As yet he had made no headway with regard to the call, and so at last he blurted it out, and told Mrs. Lottie plainly that he wished her to call on Mrs. Craig and show her some attention.
“She is a lady, every whit,” he said, “and pretty, too, and intelligent, and well—yes—she rather expects you to call, and she would like to see a little of New York society, and she don’t know a single soul, and it’s lonesome for her, and you can show her some attention without hurting you one bit, and I hope you will do it.”
He had said a great deal more than he intended saying, for something in Lottie’s proud eyes exasperated him, and without waiting for her to answer he left the breakfast-room suddenly, and his wife heard the bang of the street door as it shut behind him.
“Expects me to call and show her some attention! How absurd,” she said to herself, as she went back to her room. “She cannot be much accustomed to the usages of society if she supposes I am to call on every clerk who happens to get married. Why, my list is so large now that I am nearly crazy and I certainly shall not add Mrs. John Craig’s name to it. Apple pie and ginger-snaps, and one servant! Poor John! He was a nice kind of a fellow, and ought to have been rich.”
And then Lottie fell into a fit of musing as to what might have been had John been rich instead of poor. The truth was, Lottie Guile had fancied John Craig better than any man she ever knew, and once, after a long chat with him in the office, where she was waiting for her father, she had tried to make up her mind to encourage the liking he evidently had for her, but fear of what Mrs. Grundy would say if the daughter of Richard Guile should marry her father’s clerk prevailed, and when Amasa Steele offered himself and his half-million, she accepted him, and wished he was not quite so gray, and that he looked more like the confidential clerk, who was present at the wedding, and who, she thought, seemed a little sorry.

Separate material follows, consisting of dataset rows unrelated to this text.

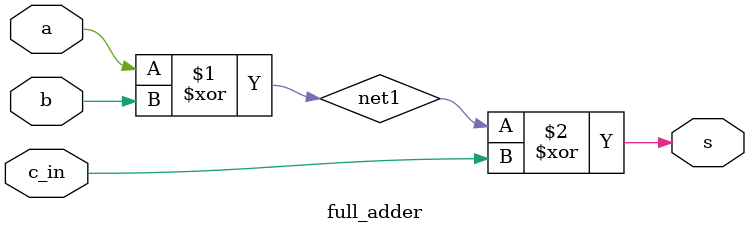
<source format=sv>
module full_adder(
	input a,b,c_in, 
	output s);
//modified for carry lookahead
wire net1, net2, net3;

xor(net1, a ,b);
xor(s, net1, c_in);
and(net2, net1, c_in);
and(net3, a, b);
//or(c_out, net2, net3);


endmodule



</source>
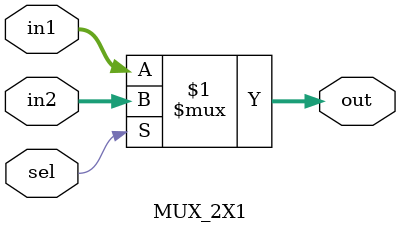
<source format=v>
`timescale 1ns / 1ps


module MUX_2X1#(parameter width=32)(
    input sel,
    input [width-1:0] in1,
    input [width-1:0] in2,
    output [width-1:0] out
    );
    
    assign out=(sel)? in2:in1;
endmodule

</source>
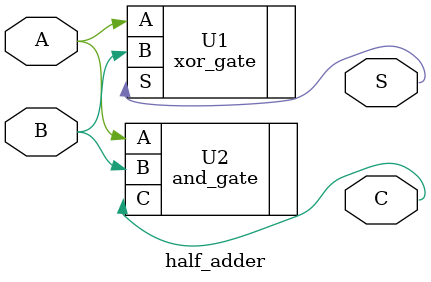
<source format=v>
`include "xor_gate.v"
`include "and_gate.v"
module half_adder (
    input A,B, output S,C
);
xor_gate U1(.A(A), .B(B), .S(S));
and_gate U2(.A(A), .B(B), .C(C));
    
endmodule
</source>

And John was sorry that one as young and sprightly as Lottie should marry a man so wholly unlike herself as the sober, middle-aged Amasa Steele. He was sorry to have her marry at all, for he had found it very pleasant to chat and laugh and sing with her on the occasions when chance threw her in his way, but further than that he did not care. He had known and loved Kitty Clew ever since she was a child, and he drew her to school on his sled, and he expected one day to make her his wife, so foolish Lottie was mistaken when she thought there was a pang in his heart as he saw her made Mrs. Amasa Steele, and called her by that name. She knew nothing of Kitty Clew, and went on dreaming her little romance and fancying there was one joy less in John Craig’s life until she heard he was to be married. There was a shadow on her brow, and she felt somehow as if John had misused and deceived her, while to crown all she was expected to call on his wife and make a friend of her. It was a hard case and Lottie felt aggrieved, and the first time she met John Craig she was very cool toward him, and never asked for his wife or hinted that she knew there was such a creature in the world. John felt her manner keenly, but did not tell Kitty, who, knowing that Mrs. Steele had returned, began to look daily for the call she so certainly expected. One after another the dresses her aunties had pronounced useless were brought out and worn, and in the prettiest of toilets Kitty waited morning, noon and night for one who never came. Lottie did not call, neither did any one else except the clergyman to whom Kitty had brought a letter of introduction from her own rector, and who dropped in for a few moments to see his new parishioner.
Accustomed at home to be first in every good work, Kitty asked what she could do, and was told of the mission school, where teachers were always needed, and of the regular sewing society of the church, which met one day in each week. Kitty was pleased with the mission school, and entered heart and soul into the work, and found fast friends among the ragged girls and boys, who looked upon her as a kind of divinity. From the sewing society, however, she shrank at first, dreading to encounter so many strangers; but when she heard what need there was for help, she laid aside her own personal feelings and went week after week, mostly from a sense of duty, and a little, it may be, with a hope, that by some chance she might come to know those with whom she worshiped Sunday after Sunday, and with whom she had more than once knelt around the chancel on communion days.